=== Begin Enclosure ===
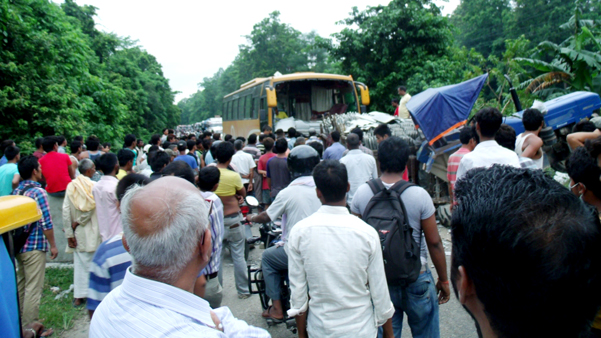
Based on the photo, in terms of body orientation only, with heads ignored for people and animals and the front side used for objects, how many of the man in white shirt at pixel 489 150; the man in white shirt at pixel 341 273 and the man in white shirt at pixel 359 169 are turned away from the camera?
3

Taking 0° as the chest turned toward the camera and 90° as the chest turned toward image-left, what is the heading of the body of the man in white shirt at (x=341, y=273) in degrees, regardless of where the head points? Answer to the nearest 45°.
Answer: approximately 180°

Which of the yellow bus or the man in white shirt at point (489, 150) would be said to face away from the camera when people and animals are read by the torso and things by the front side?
the man in white shirt

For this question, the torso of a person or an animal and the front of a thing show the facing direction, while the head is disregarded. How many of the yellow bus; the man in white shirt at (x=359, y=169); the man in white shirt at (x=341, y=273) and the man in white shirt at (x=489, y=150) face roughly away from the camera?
3

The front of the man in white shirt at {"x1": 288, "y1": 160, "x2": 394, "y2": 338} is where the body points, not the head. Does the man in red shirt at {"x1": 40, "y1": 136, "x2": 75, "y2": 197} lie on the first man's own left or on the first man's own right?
on the first man's own left

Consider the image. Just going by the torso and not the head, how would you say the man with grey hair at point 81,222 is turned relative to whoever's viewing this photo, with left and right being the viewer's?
facing away from the viewer and to the right of the viewer

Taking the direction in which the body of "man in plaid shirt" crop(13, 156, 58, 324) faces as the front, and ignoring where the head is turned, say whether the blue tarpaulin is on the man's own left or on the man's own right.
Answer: on the man's own right

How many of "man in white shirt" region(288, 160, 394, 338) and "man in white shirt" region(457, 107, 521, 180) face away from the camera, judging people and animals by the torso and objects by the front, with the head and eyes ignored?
2

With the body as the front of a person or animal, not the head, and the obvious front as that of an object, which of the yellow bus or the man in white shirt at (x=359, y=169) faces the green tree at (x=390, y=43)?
the man in white shirt

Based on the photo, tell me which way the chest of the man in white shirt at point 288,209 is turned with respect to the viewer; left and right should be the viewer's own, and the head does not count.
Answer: facing away from the viewer and to the left of the viewer

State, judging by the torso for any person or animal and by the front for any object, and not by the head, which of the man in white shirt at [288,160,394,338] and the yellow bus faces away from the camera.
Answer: the man in white shirt

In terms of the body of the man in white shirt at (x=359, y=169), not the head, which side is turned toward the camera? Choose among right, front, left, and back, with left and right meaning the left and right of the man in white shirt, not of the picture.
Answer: back

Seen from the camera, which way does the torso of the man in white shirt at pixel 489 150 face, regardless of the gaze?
away from the camera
=== End Enclosure ===
What is being asked: All preceding records should be duplicated verbatim, images excepted.

Expected answer:
Based on the photo, in terms of body orientation only, with heads ignored for people and animals and the front side used for objects, how many of the man in white shirt at pixel 489 150; the man in white shirt at pixel 341 273 and the man in white shirt at pixel 359 169 are turned away from the camera?
3

Taking 0° as the chest turned toward the camera and 90° as the chest turned toward image-left, what is the heading of the body of the man in white shirt at (x=341, y=273) in degrees, regardless of where the head points? Answer to the nearest 45°.
Answer: approximately 180°

Which of the yellow bus or the man in white shirt at point (489, 150) would be said to face away from the camera when people and animals are read by the torso and things by the front side?
the man in white shirt

For this question, the torso of a person or an animal and the front of a thing show the facing direction, while the head is disregarded. How many of the yellow bus; the man in white shirt at (x=359, y=169); the man in white shirt at (x=341, y=273) and the man in white shirt at (x=489, y=150) face roughly away from the camera?
3

The front of the man in white shirt at {"x1": 288, "y1": 160, "x2": 394, "y2": 338} is where the body points, not the head. Does the man in red shirt at {"x1": 40, "y1": 136, "x2": 75, "y2": 197} lie on the first man's own left or on the first man's own right?
on the first man's own left

Consider the image. Just going by the torso and not the head, how would you say the man with grey hair at point 81,222 is turned relative to whoever's viewing this photo, with left and right being the viewer's?
facing away from the viewer and to the right of the viewer

Taking the direction in which the body of "man in plaid shirt" crop(13, 156, 58, 324) faces as the front, and ignoring where the head is turned, say whether the blue tarpaulin is on the man's own left or on the man's own right.
Answer: on the man's own right

How many of "man in white shirt" region(288, 160, 394, 338) and "man in white shirt" region(457, 107, 521, 180) face away from the camera, judging people and animals by the torso and objects by the front, with the head and eyes ignored?
2

With the body as the front of a person or animal, not the head, and the obvious front as that of an object, which of the yellow bus or the man in white shirt at (x=359, y=169) faces the green tree at (x=390, y=43)?
the man in white shirt

Based on the photo, tell me which way the chest of the man in white shirt at point 288,209 is turned with respect to the viewer; left and right should be the viewer's own, and the head does not count.
Answer: facing away from the viewer and to the left of the viewer

State, judging by the torso for any person or animal and by the front for any object, and not by the head, which of the man in white shirt at [288,160,394,338] and the yellow bus faces away from the camera.
Answer: the man in white shirt

In terms of the body of the man in white shirt at (x=359, y=169), not the head, which side is turned toward the camera? Choose among right, front, left, and back, with left and right meaning the left and right of the man in white shirt, not of the picture.
Answer: back

Seen from the camera, which way does the torso of the man in white shirt at pixel 489 150 face, regardless of the gaze?
away from the camera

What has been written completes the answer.